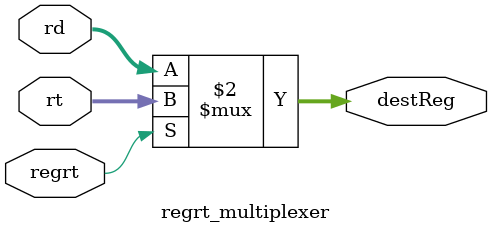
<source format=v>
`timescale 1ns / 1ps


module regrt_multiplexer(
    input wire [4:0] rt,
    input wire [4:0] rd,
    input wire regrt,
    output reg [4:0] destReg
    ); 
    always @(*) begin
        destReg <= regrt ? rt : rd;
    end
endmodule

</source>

(Task objective):
Every line of the data above should be quoted exactly. Omit the pictures.

(Reply to the task):
<source format=v>
`timescale 1ns / 1ps


module regrt_multiplexer(
    input wire [4:0] rt,
    input wire [4:0] rd,
    input wire regrt,
    output reg [4:0] destReg
    ); 
    always @(*) begin
        destReg <= regrt ? rt : rd;
    end
endmodule

</source>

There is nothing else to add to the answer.